The goal of this notebook is to use GPyOpt to tune the parameters of Machine Learning algorithms. In particular, in this section we will show how to tune the hyper-parameters for the Support Vector Regression (SVR) implemented in Scikit-learn. Given the standard interface of Scikit-learn, other models can be tuned in a similar fashion.
We start loading the requires modules.
%pylab inline
import GPy
import GPyOpt
import numpy as np
from sklearn import svm
from numpy.random import seed
seed(12345)
Populating the interactive namespace from numpy and matplotlib
For this example we will use the Olympic marathon dataset available in GPy. We split the original dataset into the training data (first 20 data points) and testing data (last 7 data points). The performance of SVR is evaluated in terms of Rooted Mean Squared Error (RMSE) on the testing data.
# Let's load the dataset
GPy.util.datasets.authorize_download = lambda x: True # prevents requesting authorization for download.

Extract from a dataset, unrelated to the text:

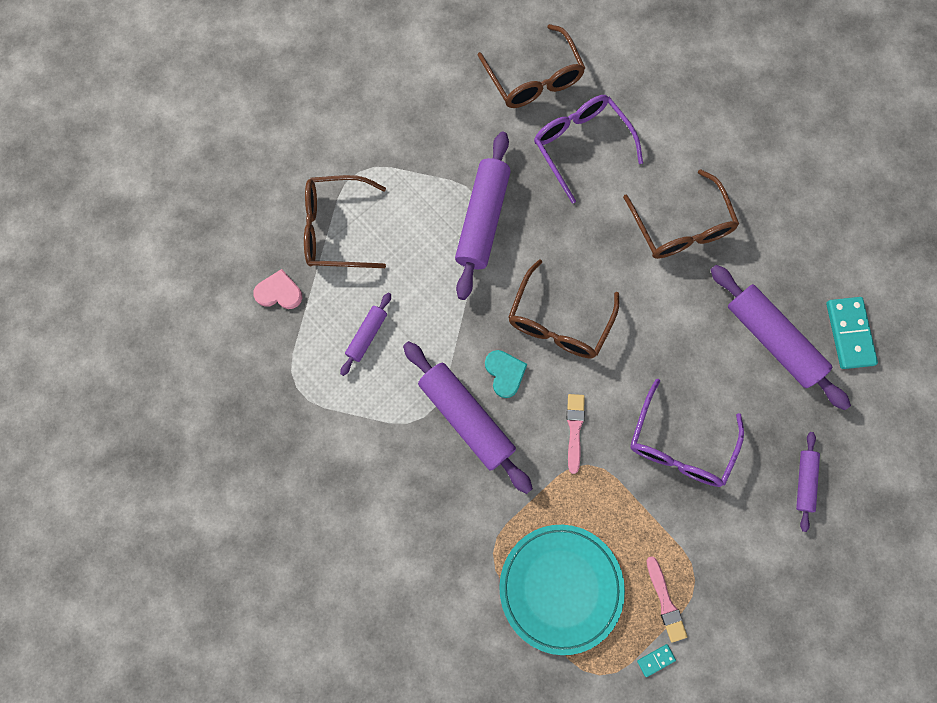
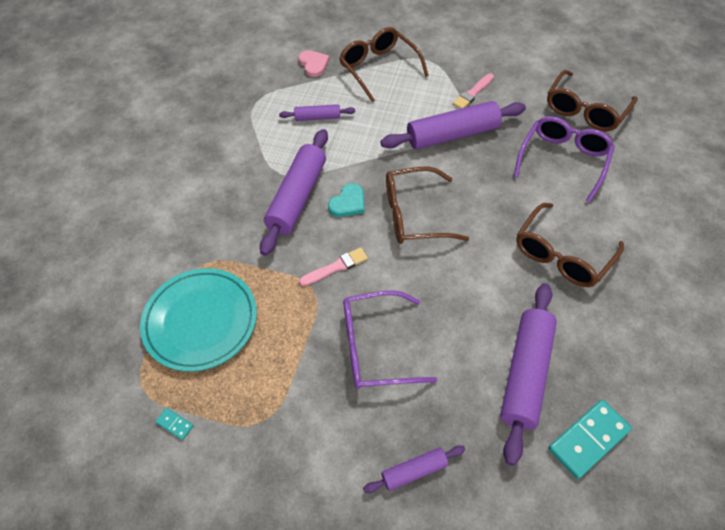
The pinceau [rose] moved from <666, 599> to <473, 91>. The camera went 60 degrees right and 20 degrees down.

data = GPy.util.datasets.olympic_marathon_men()
X = data['X']
Y = data['Y']
X_train = X[:20]
Y_train = Y[:20,0]
X_test = X[20:]
Y_test = Y[20:,0]
Let's first see the results with the default kernel parameters.
from sklearn import svm
svr = svm.SVR()
svr.fit(X_train,Y_train)
Y_train_pred = svr.predict(X_train)
Y_test_pred = svr.predict(X_test)
print("The default parameters obtained: C="+str(svr.C)+", epilson="+str(svr.epsilon)+", gamma="+str(svr.gamma))
We compute the RMSE on the testing data and plot the prediction. With the default parameters, SVR does not give an OK fit to the training data but completely miss out the testing data well.
plot(X_train,Y_train_pred,'b',label='pred-train')
plot(X_test,Y_test_pred,'g',label='pred-test')
plot(X_train,Y_train,'rx',label='ground truth')
plot(X_test,Y_test,'rx')
legend(loc='best')
print("RMSE = "+str(np.sqrt(np.square(Y_test_pred-Y_test).mean())))
RMSE = 0.56330740612
Now let's try Bayesian Optimization. We first write a wrap function for fitting with SVR. The objective is the RMSE from cross-validation. We optimize the parameters in log space.
nfold = 3
def fit_svr_val(x):
x = np.atleast_2d(np.exp(x))
fs = np.zeros((x.shape[0],1))
for i in range(x.shape[0]):
fs[i] = 0
for n in range(nfold):
idx = np.array(range(X_train.shape[0]))
idx_valid = np.logical_and(idx>=X_train.shape[0]/nfold*n, idx<X_train.shape[0]/nfold*(n+1))
idx_train = np.logical_not(idx_valid)
svr = svm.SVR(C=x[i,0], epsilon=x[i,1],gamma=x[i,2])
svr.fit(X_train[idx_train],Y_train[idx_train])
fs[i] += np.sqrt(np.square(svr.predict(X_train[idx_valid])-Y_train[idx_valid]).mean())
fs[i] *= 1./nfold
return fs
## -- Note that similar wrapper functions can be used to tune other Scikit-learn methods
We set the search interval of $C$ to be roughly $[0,1000]$ and the search interval of $\epsilon$ and $\gamma$ to be roughtly $[1\times 10^{-5},0.1]$.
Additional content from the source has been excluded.